= Your objective =
Write back, word for word, the lines from the one containing "button and selecting the" to the end of the listing below. Include nothing else, and no pictures.

= Records for the task =

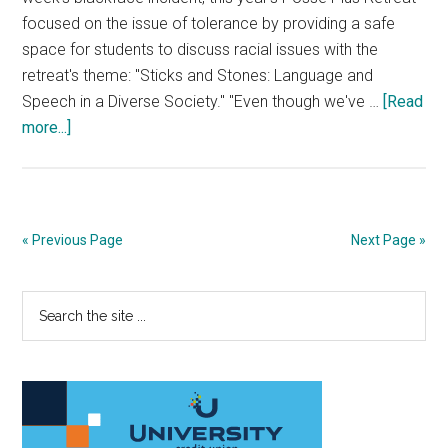
focused on the issue of tolerance by providing a safe
space for students to discuss racial issues with the
retreat's theme: "Sticks and Stones: Language and
Speech in a Diverse Society." "Even though we've …
[Read
about
more...]
Posse
Plus
Retreat
Focuses
« Previous Page
Next Page »
On
The
Primary
Search
Power
the
Of
Sidebar
site
Words
...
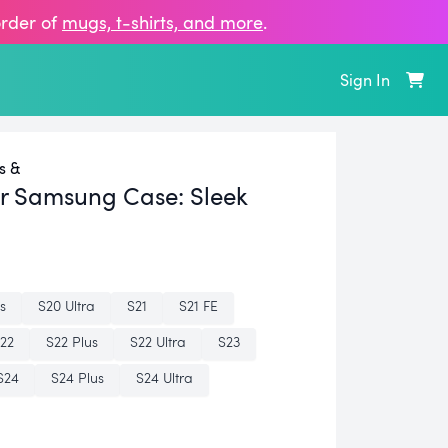
order of
mugs, t‑shirts, and more
.
Sign In
s &
er Samsung Case:
Sleek
s
S20 Ultra
S21
S21 FE
22
S22 Plus
S22 Ultra
S23
S24
S24 Plus
S24 Ultra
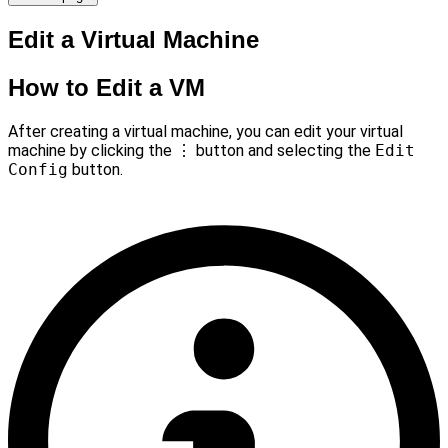
Edit a Virtual Machine
How to Edit a VM
After creating a virtual machine, you can edit your virtual
machine by clicking the
⋮
button and selecting the
Edit
Config
button.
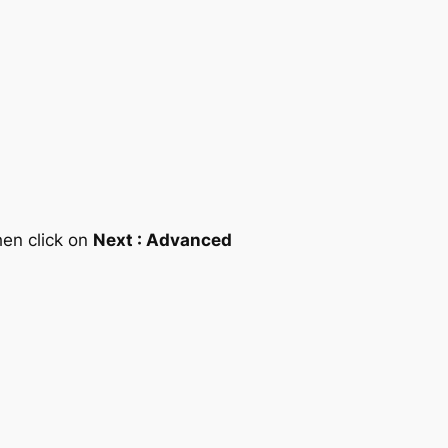
hen click on
Next : Advanced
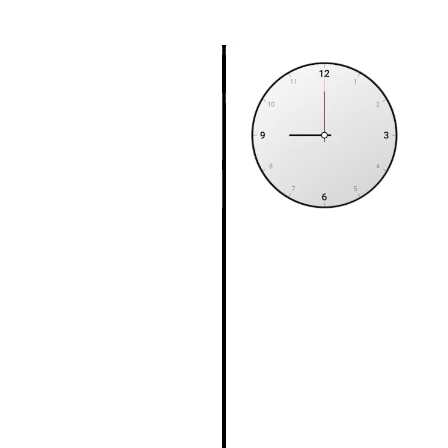
S8022
X8022
FRE22
FRE22ALM
FRE22AP
613RA022
RA022
BTC7157CPSM
BTC7157CPMSM
BT7157CPSM
BT7157CPMSM
7157CPSM
7157CPMSM
SPI20011711
ABPN2020011711
20011711
200001
HD200001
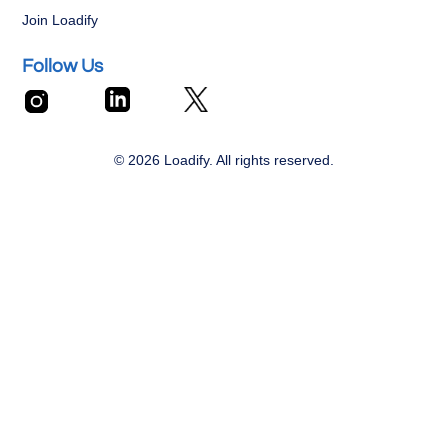
Join Loadify
Follow Us
© 2026 Loadify. All rights reserved.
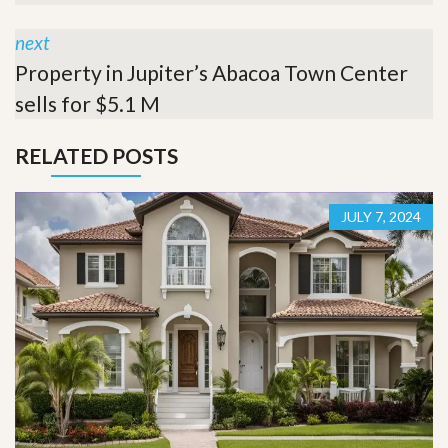
next
Property in Jupiter’s Abacoa Town Center
sells for $5.1 M
RELATED POSTS
JULY 7, 2024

= Your response =
button and selecting the
Edit
Config
button.
hen click on
Next : Advanced
S8022
X8022
FRE22
FRE22ALM
FRE22AP
613RA022
RA022
BTC7157CPSM
BTC7157CPMSM
BT7157CPSM
BT7157CPMSM
7157CPSM
7157CPMSM
SPI20011711
ABPN2020011711
20011711
200001
HD200001
Join Loadify
Follow Us
© 2026 Loadify. All rights reserved.
next
Property in Jupiter’s Abacoa Town Center
sells for $5.1 M
RELATED POSTS
JULY 7, 2024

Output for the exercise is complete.